§ YOUR TASK
Pull every line with "Зеленоград" from the data below and copy it.

Dataset entries
+++++

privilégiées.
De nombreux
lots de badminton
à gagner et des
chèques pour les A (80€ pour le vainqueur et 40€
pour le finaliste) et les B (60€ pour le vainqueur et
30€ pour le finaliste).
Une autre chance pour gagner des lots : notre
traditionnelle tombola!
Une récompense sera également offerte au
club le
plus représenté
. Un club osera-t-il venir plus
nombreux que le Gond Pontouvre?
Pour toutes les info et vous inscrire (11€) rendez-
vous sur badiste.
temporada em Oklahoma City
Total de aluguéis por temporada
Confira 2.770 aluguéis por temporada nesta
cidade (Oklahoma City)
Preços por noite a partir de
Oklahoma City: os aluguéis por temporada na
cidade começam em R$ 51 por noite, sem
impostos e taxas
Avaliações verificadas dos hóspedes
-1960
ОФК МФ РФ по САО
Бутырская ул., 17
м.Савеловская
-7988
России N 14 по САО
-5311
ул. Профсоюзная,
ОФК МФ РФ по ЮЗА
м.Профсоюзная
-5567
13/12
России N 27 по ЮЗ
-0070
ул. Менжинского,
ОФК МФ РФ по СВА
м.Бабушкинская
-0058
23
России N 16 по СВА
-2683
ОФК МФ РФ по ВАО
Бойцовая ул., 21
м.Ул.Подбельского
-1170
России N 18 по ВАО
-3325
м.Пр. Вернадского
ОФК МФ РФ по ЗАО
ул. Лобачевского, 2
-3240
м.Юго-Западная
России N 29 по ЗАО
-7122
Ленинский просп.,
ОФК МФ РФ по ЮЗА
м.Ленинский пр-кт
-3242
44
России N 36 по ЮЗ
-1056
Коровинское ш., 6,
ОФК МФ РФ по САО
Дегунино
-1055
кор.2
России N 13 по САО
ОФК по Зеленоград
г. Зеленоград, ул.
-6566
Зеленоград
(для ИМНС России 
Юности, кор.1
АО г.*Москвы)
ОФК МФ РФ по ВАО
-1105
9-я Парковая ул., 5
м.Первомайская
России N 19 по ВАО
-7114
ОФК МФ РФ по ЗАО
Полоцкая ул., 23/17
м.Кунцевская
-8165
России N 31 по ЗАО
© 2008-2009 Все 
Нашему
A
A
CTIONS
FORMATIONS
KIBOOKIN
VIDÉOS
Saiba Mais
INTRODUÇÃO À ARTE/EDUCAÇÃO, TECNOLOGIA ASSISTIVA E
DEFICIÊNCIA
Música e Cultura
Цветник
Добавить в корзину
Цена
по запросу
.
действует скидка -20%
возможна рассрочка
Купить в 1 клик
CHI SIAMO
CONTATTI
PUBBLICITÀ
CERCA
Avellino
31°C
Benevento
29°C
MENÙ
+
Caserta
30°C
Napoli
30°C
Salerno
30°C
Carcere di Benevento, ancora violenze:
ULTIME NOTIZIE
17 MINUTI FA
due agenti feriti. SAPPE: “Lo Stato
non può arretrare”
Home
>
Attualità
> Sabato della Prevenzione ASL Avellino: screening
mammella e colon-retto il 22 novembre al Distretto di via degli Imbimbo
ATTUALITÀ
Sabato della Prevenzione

+++++

§ SOLUTION FOR THIS EXERCISE
ОФК по Зеленоград
г. Зеленоград, ул.
Зеленоград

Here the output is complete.